Another option would be to simply use the hovercraft's fan to brake.  Usually, the engine drives the fan, which blows air out the back.  You could make it so when you pull on the brakes, it works the opposite way.  The air blows the fan, which sends energy back to the motor, or gets stored in a capacitor somewhere.  This stops the hovercraft.  You'd never be able to stop on a windy day, though, unless you stop actively by continuing the power the fan with the motor, but changing its direction.
A: Do you mean air-supported or magnetically supported?
Air-supported hovercraft need to be able to generate adequate horizontal thrust, for accelerating, decelerating, turning, whatever.
Just to give you an idea of how much thrust you can get from a propeller, a Cessna 172 weighs about 2000 lb and has propeller thrust of about 400 lb at full power.
That's 20% of its weight, or about .2g acceleration.
That's not too bad compared to rubber tires on asphalt, that can do about .5g .
Then if they really need to, they can lower some tires :)
A: To deal with lift fan failure, you'd need some landing pads anyway. If you design those properly you can use them for braking, too. The biggest problem might be how you'd lose the air cushion rapidly, in case of emergency braking. 
Maglev trains use a similar solution as they've got the same problem.
A: Well not sure why no one suggested it yet, but simple rocket science might do the trick. From the Newton's motion laws, which I think a hover craft follows pretty well, you need to put a force perpendicular to current velocity with opposite direction. 
So one would just need some thrust engines with adjustable thrust vectors and nice Stability Augmentation System. Higher thrust, sharper break.
And an engineer to calculate the power and feasibility of the solution. But I think it is pretty possible to implement in the real world.
The main pro of rocket science is that your breaks are independent of the ground and external systems, which I think is the very nicest feature of a hovercarft, and giving it up just for breaking is a no-go for me.
A: A motor in the front position should be adjusted to the same power of the back motor.  When the two will be switched on together, the like forces will cancel each other and not allow the craft to move. 
A: I think according to Newton, the like forces will cancel and the hovercraft will not accelerate :) That means it will carry on at the same velocity. You would need to switch the rear-facing fan off and turn the front-facing fan on to decelerate.
A: The hovercraft could contain a storage-area full of bowling balls. When you need to brake, the system ejects a bowling ball straight ahead with a velocity of:
$$v_{ball} = \frac{m_{hovercraft}+m_{ball}}{m_{ball}}\cdot v_{hovercraft}$$
This using conservation of momentum, which is calculated on the spot by the hovercraft's computer.
Ejecting a ball straight ahead with that speed will transfer all the momentum to it, stopping the hovercraft.
Of course, you could use something heavier, but that would increase the effort your system would have to make to keep the hovercraft afloat. 
Oh, also, the people would need to watch out.

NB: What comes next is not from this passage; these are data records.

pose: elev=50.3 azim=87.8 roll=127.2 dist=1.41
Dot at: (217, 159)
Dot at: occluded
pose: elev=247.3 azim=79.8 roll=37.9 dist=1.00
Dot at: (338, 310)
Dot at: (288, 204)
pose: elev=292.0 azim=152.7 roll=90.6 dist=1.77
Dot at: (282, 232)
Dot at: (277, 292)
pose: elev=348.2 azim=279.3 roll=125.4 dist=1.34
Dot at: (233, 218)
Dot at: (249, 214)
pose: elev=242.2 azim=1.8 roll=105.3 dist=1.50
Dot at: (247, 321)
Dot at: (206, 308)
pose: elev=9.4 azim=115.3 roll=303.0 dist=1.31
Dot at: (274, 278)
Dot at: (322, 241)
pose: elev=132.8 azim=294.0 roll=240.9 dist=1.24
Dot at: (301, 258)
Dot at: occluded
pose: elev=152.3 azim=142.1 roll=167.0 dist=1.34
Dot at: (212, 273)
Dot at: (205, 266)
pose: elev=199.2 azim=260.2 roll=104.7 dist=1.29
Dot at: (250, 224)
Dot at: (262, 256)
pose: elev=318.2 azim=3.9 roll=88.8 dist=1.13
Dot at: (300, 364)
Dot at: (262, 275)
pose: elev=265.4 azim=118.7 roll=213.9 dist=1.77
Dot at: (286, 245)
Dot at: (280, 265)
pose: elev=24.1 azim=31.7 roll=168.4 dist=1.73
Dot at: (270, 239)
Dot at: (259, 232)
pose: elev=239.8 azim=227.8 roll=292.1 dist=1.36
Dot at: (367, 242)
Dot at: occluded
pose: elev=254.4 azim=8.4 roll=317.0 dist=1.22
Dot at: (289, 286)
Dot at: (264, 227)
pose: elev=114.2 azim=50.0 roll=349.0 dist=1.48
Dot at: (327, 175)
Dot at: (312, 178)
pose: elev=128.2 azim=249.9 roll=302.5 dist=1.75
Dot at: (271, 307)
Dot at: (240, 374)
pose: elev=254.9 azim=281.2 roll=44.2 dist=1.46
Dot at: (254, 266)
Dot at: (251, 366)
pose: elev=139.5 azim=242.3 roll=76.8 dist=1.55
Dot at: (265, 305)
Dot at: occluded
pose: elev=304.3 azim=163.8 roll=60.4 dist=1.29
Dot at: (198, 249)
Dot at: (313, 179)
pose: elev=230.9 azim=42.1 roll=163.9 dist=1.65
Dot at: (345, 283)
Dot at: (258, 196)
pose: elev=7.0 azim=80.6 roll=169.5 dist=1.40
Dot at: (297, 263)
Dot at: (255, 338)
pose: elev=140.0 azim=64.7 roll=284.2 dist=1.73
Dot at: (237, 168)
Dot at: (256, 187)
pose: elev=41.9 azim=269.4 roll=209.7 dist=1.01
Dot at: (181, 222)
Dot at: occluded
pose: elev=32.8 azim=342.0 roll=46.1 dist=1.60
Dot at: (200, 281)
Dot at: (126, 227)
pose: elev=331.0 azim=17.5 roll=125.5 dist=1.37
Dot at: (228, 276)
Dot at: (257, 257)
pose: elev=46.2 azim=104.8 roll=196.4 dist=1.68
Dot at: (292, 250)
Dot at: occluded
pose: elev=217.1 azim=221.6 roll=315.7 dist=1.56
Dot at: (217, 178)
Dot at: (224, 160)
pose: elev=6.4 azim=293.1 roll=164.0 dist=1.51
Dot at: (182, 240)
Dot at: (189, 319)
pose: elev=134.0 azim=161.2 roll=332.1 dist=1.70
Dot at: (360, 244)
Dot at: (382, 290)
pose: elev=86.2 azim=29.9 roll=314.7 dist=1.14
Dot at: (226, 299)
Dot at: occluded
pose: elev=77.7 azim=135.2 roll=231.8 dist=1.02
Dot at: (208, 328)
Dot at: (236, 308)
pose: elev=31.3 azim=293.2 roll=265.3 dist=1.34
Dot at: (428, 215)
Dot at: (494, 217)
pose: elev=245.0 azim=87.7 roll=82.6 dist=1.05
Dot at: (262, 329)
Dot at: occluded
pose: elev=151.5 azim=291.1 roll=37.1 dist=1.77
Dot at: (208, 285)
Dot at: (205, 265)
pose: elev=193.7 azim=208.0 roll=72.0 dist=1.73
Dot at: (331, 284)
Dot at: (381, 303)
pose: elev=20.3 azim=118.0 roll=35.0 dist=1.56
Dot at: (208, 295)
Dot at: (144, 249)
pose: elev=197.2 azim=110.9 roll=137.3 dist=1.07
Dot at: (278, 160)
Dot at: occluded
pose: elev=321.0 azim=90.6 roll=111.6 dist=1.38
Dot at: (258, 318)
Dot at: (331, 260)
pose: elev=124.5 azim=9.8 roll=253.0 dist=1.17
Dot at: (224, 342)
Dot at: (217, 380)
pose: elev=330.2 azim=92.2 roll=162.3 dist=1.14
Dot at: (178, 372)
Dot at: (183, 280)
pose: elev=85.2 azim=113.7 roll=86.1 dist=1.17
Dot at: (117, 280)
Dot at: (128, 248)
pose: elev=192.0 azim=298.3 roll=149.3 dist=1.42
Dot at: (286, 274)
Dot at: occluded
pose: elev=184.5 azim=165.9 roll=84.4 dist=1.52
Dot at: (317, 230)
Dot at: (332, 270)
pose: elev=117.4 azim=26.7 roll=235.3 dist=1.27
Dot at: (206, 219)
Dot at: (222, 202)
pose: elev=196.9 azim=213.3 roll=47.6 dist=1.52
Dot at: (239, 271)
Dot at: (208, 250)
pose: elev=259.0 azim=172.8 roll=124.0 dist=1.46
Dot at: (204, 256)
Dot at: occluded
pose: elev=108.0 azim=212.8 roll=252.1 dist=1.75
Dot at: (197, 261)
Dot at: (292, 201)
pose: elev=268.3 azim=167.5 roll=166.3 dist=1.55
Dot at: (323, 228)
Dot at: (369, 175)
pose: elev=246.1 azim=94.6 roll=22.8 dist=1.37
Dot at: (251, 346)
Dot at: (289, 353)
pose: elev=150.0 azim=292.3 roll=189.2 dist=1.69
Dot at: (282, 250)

On a more serious note, a safer way to use this same principle could be using an air tank at the front of the hovercraft. At braking-time, a piston pushes this air ahead with a calculated speed (using the same COM formula).   


*

*If you need to brake slowly, the air would be pushed out comparitavely slowly, so that the your deceleration is more gradual.

*Emergency brakes would need the piston to push the air out VERY fast. 
Considering that you're talking about hovercraft's being used widely, the only thing which would cause a problem is the 'whoosh!'es heard everytime a hovercraft brakes. And that if you emergency brake and stop right in front of a pedestrian, s/he may be blown away.